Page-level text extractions
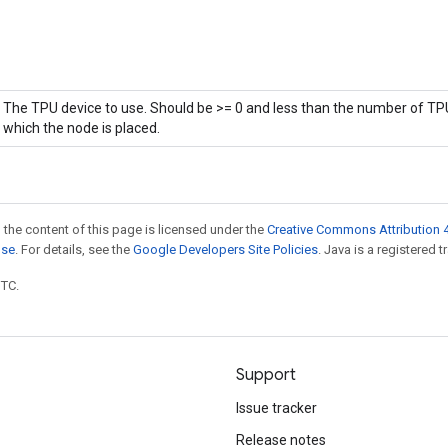
The TPU device to use. Should be >= 0 and less than the number of TPU
which the node is placed.
 the content of this page is licensed under the
Creative Commons Attribution 4
nse
. For details, see the
Google Developers Site Policies
. Java is a registered t
UTC.
Support
Issue tracker
Release notes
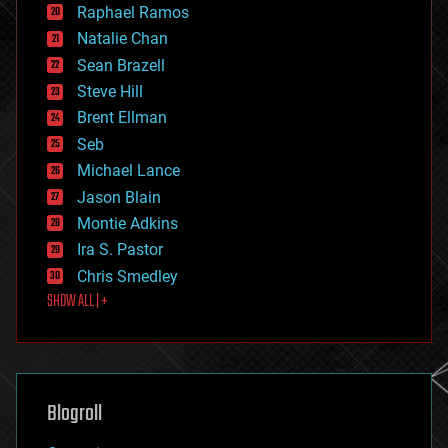
Raphael Ramos
electronics
Natalie Chan
employment
encryption
Sean Brazell
energy
Steve Hill
engineering
Brent Ellman
entertainment
environmental
Seb
ethics
Michael Lance
events
Jason Blain
evolution
existential risks
Montie Adkins
exoskeleton
Ira S. Pastor
finance
Chris Smedley
first contact
SHOW ALL | +
food
fun
futurism
general relativity
genetics
geoengineering
Blogroll
geography
geology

## [REQUIRED WORK]
The expected result is the data above in exact form, free of pictures.

## [EXPECTED OUTPUT]
The TPU device to use. Should be >= 0 and less than the number of TPU
which the node is placed.
 the content of this page is licensed under the
Creative Commons Attribution 4
nse
. For details, see the
Google Developers Site Policies
. Java is a registered t
UTC.
Support
Issue tracker
Release notes
Raphael Ramos
electronics
Natalie Chan
employment
encryption
Sean Brazell
energy
Steve Hill
engineering
Brent Ellman
entertainment
environmental
Seb
ethics
Michael Lance
events
Jason Blain
evolution
existential risks
Montie Adkins
exoskeleton
Ira S. Pastor
finance
Chris Smedley
first contact
SHOW ALL | +
food
fun
futurism
general relativity
genetics
geoengineering
Blogroll
geography
geology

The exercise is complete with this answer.